A possibly cheaper option might be to create an Amazon Lightsail container service starting at $7/month. It is also easier to manage and has predictable pricing.

You can find more information on pricing for different container sizes at the Lightsail pricing page and this blog post has step-by-step instructions on how to run containers using Amazon Lightsail.

AWS
answered 2 years ago
1

Choosing the appropriate compute is challenging when you have many options from AWS to choose from. Personally I only want to pay for the milliseconds of usage rather than paying for compute that is sitting idle. Have you profiled your workload to see how idle the EC2 option really is? Is the EC2 appropriately rightsized? Have you considered AWS Compute Optimizer which recommends optimal AWS resources for your workloads to reduce costs and improve performance?

Looking at other technologies then Lightsail, Serverless or Fargate may be an option. When constraints are smaller than the smallest EC2 instance, Fargate’s flexibility of rightsizing provides better cost. Lightsail out of the box maybe cheaper but depending on the frequency of your single page executions Lambda starts saving money over EC2 once it runs half or less of the time. Lambda saves money over Fargate once it runs a quarter or less of the time.

## Source data
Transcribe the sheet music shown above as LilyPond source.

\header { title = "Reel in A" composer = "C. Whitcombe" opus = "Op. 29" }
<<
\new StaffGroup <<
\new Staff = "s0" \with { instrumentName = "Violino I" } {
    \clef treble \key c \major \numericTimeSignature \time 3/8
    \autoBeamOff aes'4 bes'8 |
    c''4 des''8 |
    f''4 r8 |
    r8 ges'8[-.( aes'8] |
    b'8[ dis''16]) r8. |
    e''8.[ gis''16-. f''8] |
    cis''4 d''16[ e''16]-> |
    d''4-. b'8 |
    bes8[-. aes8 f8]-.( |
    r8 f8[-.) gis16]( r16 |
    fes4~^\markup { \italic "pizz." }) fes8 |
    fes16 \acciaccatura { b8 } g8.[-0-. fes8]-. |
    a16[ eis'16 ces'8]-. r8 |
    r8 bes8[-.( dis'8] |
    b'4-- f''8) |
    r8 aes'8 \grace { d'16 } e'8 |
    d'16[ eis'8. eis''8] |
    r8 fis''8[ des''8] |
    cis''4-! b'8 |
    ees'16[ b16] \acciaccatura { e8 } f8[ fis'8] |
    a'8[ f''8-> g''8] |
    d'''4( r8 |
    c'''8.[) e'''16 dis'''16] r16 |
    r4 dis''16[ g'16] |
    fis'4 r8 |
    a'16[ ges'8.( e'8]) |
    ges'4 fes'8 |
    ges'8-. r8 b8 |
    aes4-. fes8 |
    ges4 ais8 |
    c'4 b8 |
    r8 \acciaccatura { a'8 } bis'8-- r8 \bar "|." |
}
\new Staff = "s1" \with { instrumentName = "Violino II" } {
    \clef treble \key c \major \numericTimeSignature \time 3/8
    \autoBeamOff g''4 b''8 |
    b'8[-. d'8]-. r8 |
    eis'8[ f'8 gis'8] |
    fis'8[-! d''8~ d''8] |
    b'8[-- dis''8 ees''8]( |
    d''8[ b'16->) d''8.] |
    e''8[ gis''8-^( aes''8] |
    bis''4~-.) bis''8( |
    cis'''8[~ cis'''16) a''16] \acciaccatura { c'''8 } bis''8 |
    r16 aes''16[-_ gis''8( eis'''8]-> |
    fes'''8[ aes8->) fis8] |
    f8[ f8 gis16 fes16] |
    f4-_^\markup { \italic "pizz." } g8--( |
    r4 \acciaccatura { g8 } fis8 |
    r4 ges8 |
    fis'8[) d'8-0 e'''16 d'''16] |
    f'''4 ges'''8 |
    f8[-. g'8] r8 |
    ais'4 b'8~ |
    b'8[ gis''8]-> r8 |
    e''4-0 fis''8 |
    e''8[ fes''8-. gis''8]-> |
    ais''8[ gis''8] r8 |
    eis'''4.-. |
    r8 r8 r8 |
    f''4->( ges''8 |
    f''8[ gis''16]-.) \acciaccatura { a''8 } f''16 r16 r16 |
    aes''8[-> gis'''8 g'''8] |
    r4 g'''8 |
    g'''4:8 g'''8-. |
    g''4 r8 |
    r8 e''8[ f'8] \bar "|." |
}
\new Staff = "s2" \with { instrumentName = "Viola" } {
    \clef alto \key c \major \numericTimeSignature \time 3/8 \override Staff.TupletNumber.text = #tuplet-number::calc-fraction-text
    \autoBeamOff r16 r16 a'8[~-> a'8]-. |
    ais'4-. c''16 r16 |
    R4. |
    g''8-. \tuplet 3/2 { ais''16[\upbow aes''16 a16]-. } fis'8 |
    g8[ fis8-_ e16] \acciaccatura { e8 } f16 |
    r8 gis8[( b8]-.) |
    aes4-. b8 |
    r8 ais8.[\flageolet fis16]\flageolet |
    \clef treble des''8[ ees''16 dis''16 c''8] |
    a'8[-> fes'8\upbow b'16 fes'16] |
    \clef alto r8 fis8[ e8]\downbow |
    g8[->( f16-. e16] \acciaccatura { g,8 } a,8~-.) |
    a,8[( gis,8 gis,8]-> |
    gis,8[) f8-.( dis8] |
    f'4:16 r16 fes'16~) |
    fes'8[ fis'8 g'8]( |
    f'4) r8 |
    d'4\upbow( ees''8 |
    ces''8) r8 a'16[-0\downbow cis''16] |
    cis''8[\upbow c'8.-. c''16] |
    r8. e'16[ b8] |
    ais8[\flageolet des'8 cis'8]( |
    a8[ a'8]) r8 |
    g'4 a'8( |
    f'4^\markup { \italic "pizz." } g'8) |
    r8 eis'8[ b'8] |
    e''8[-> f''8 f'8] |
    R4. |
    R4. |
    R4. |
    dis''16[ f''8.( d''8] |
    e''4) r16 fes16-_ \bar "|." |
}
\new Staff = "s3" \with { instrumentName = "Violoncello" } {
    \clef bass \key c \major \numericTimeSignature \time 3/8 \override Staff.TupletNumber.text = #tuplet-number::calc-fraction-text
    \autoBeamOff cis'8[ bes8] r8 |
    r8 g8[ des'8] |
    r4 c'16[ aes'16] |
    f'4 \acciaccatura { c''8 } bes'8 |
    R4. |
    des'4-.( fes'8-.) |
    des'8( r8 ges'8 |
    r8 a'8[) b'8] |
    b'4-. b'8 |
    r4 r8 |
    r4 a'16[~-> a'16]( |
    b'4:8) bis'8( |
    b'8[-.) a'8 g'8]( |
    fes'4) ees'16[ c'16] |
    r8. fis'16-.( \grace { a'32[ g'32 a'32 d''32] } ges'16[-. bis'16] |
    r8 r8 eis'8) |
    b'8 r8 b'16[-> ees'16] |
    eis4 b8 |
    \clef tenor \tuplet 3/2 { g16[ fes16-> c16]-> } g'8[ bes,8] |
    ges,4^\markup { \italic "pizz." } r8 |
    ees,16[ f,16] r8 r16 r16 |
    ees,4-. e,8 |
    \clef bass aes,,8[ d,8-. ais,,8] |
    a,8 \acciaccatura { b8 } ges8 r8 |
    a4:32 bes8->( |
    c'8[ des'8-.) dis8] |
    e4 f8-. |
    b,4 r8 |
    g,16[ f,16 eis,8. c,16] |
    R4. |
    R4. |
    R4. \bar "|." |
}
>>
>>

## Questions to answer
1) Output everything in the passage on AWS compute costs from "You can find" down to "and improve performance?".
2) According to the passage on AWS compute costs, what is the starting price of an Amazon Lightsail container service?
3) Do these statements agree with the passage on AWS compute costs? Answer yes or no for each, quoting the deciding words. (a) Lambda saves money over Fargate once it runs half or less of the time. (b) AWS Compute Optimizer recommends resources meant to reduce costs and improve performance. (c) An Amazon Lightsail container service has predictable pricing.
The entries come from a different source than the passage on AWS compute costs.

## Written responses
1)
You can find more information on pricing for different container sizes at the Lightsail pricing page and this blog post has step-by-step instructions on how to run containers using Amazon Lightsail.

AWS
answered 2 years ago
1

Choosing the appropriate compute is challenging when you have many options from AWS to choose from. Personally I only want to pay for the milliseconds of usage rather than paying for compute that is sitting idle. Have you profiled your workload to see how idle the EC2 option really is? Is the EC2 appropriately rightsized? Have you considered AWS Compute Optimizer which recommends optimal AWS resources for your workloads to reduce costs and improve performance?

2) $7/month

3)
(a) No: "Lambda saves money over Fargate once it runs a quarter or less of the time."
(b) Yes: "recommends optimal AWS resources for your workloads to reduce costs and improve performance"
(c) Yes: "It is also easier to manage and has predictable pricing."